#### [Recorded data]

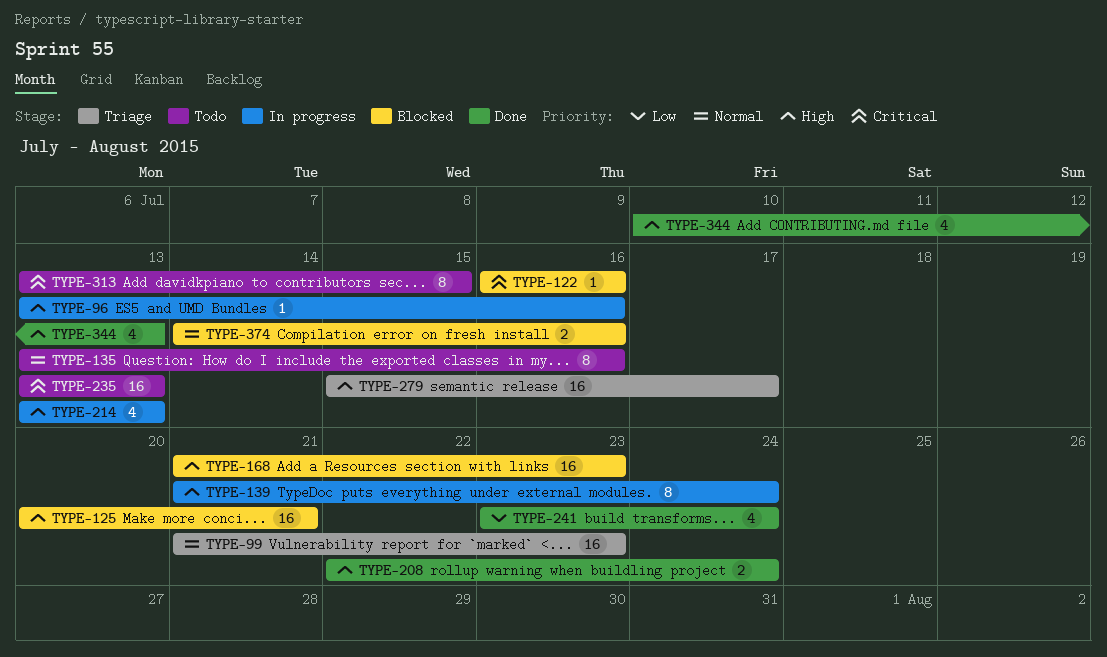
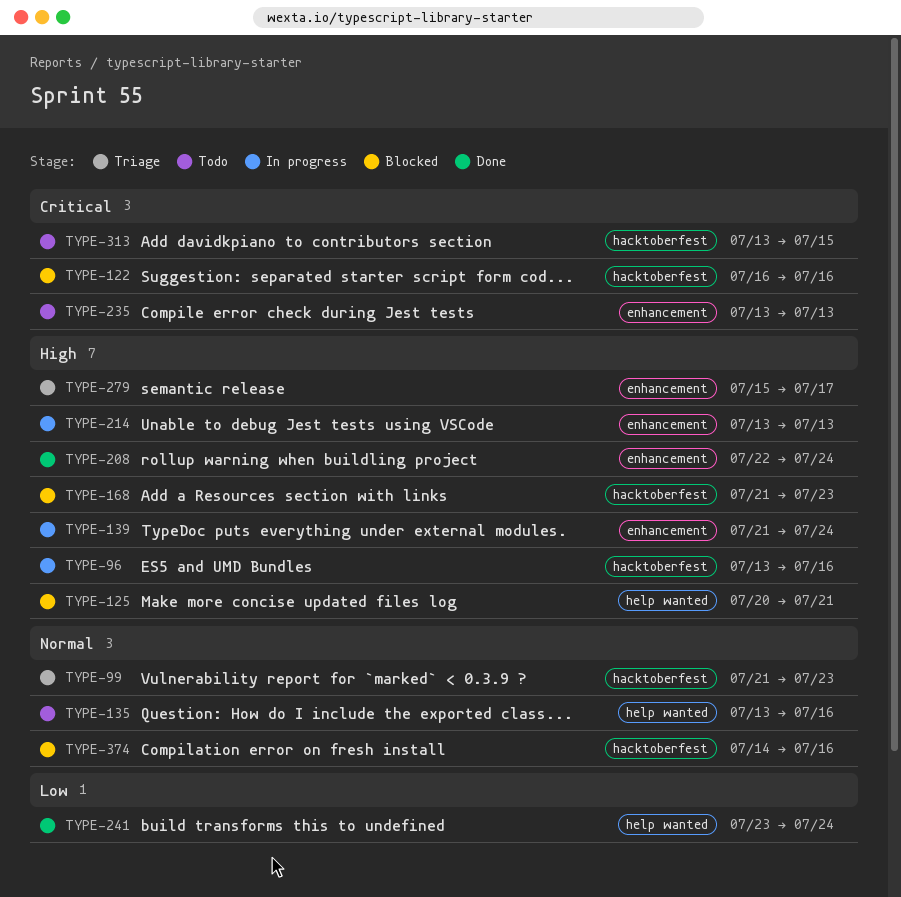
TYPE-344: present -> none

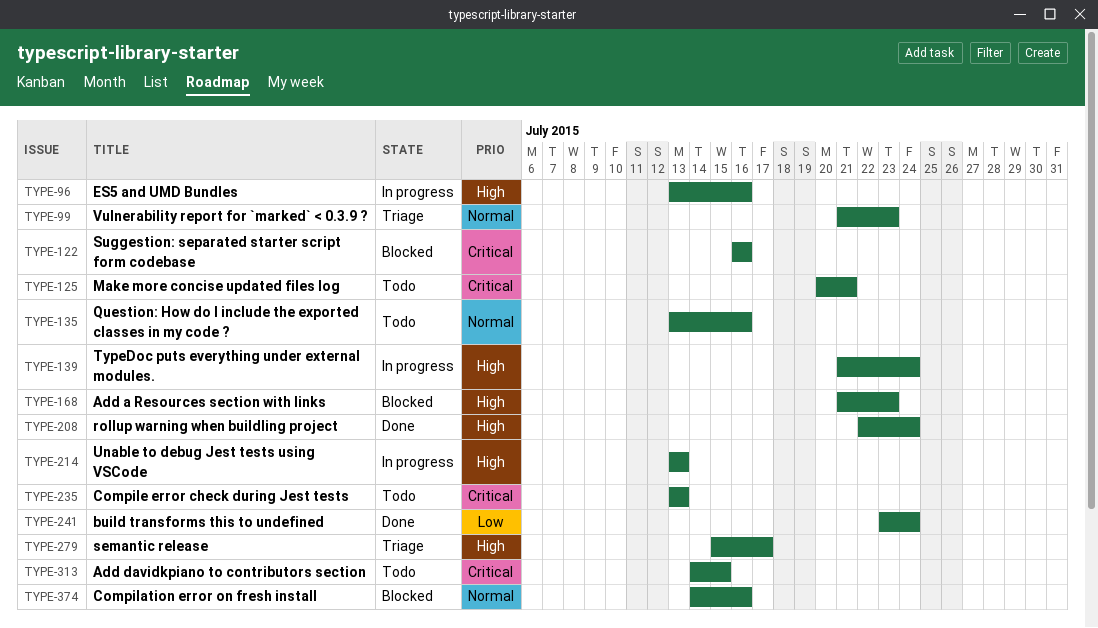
TYPE-125, status: Blocked -> Todo
TYPE-125, priority: High -> Critical
TYPE-313, start: Jul 13 -> Jul 14

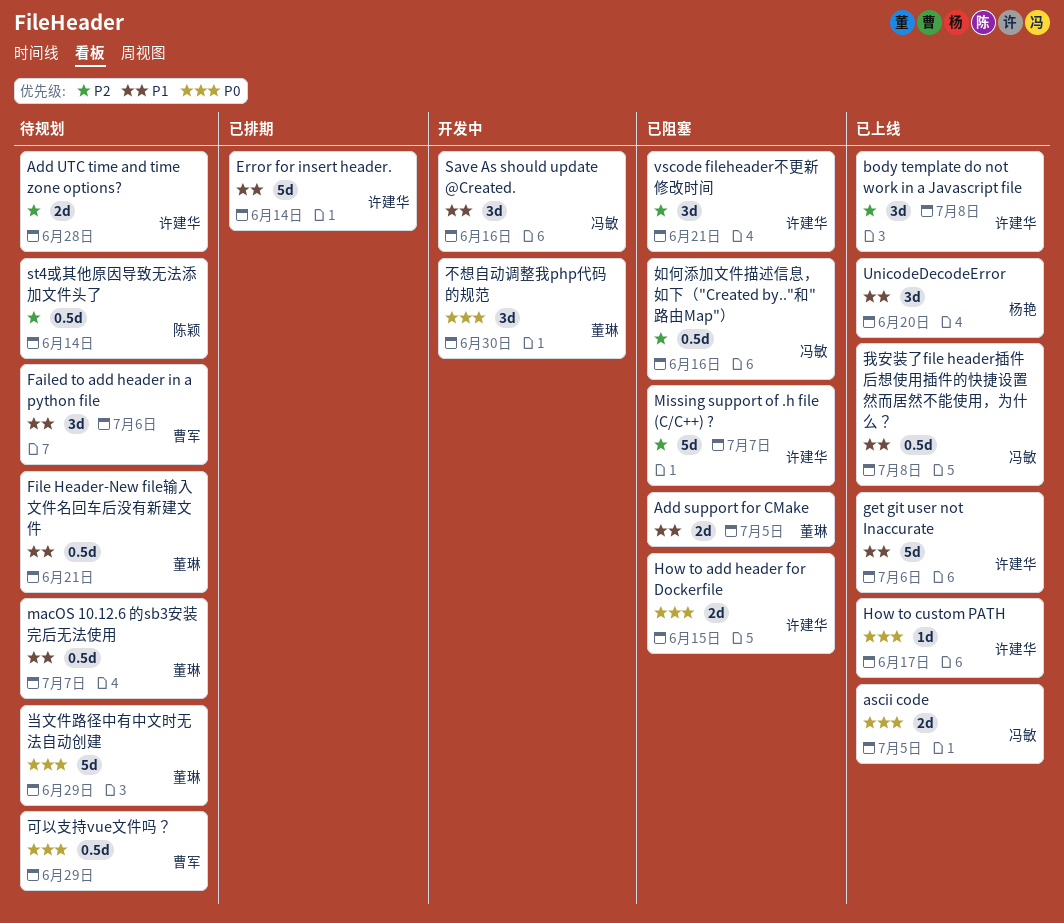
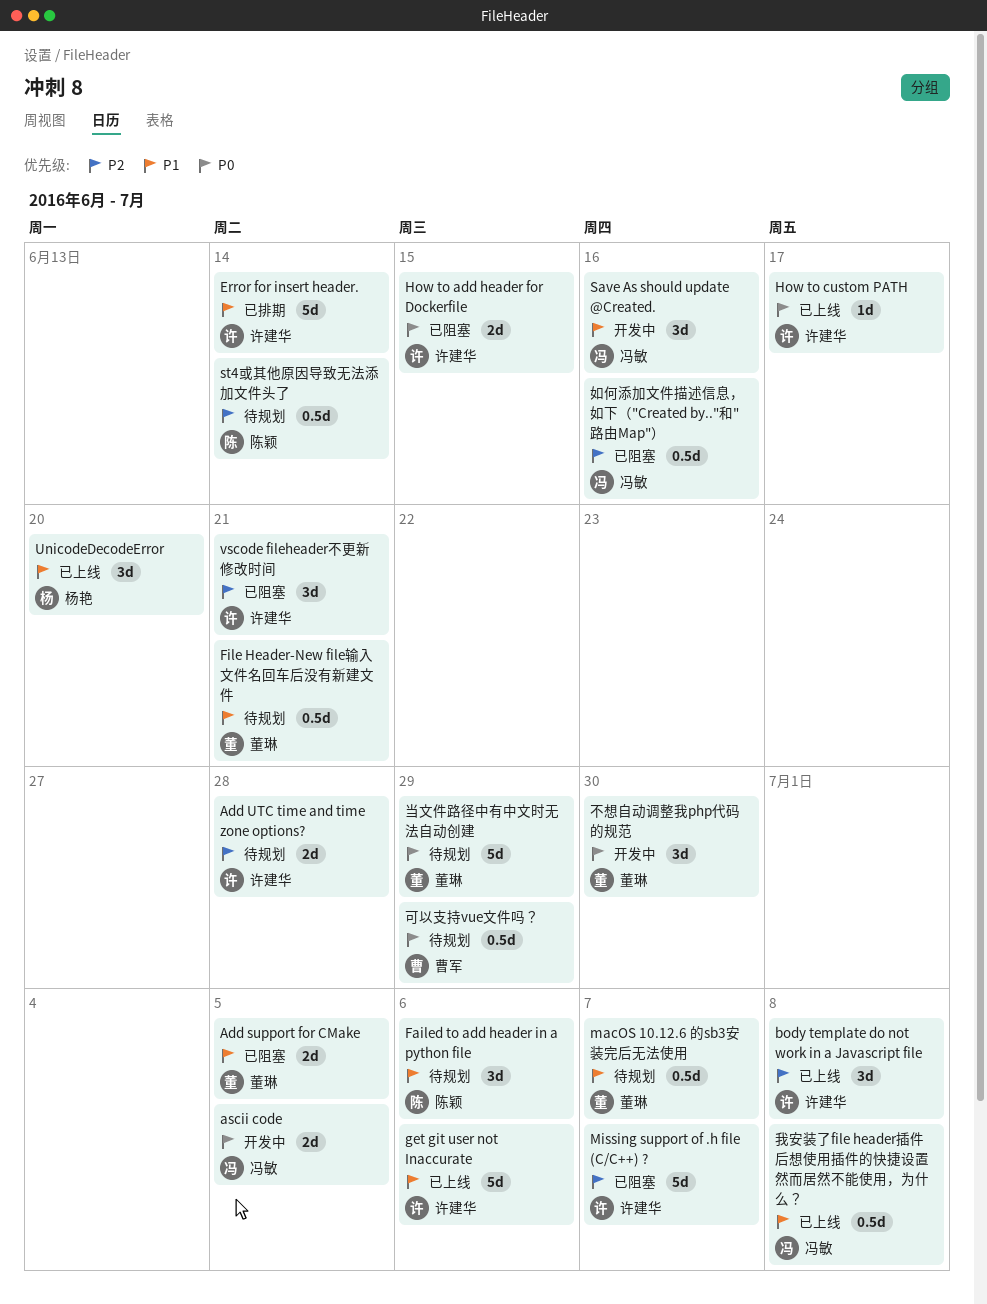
ascii code, status: 已上线 -> 开发中
Failed to add header in a python file, owner: 曹军 -> 陈颖

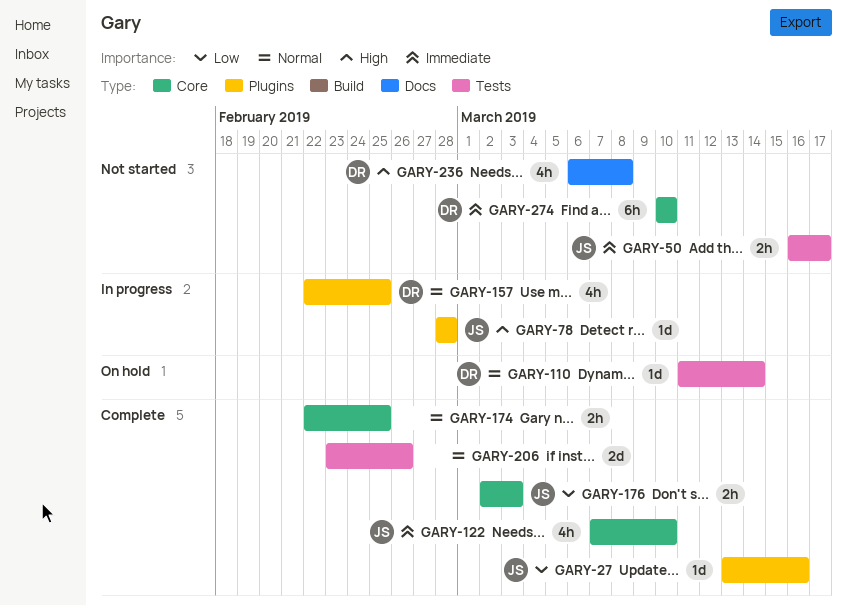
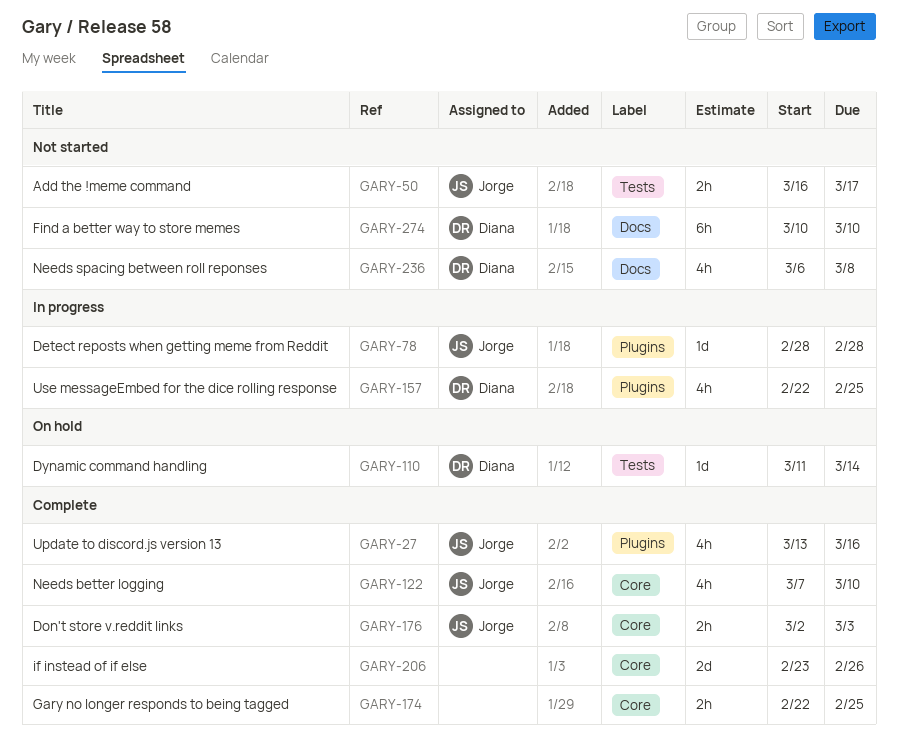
GARY-27, estimate: 1d -> 4h
GARY-206, label: Tests -> Core
GARY-274, label: Core -> Docs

#### [Aim of the task]
Across the listing above, find all lines where the word "label" is present and copy them.

#### [Answer to this exercise]
GARY-206, label: Tests -> Core
GARY-274, label: Core -> Docs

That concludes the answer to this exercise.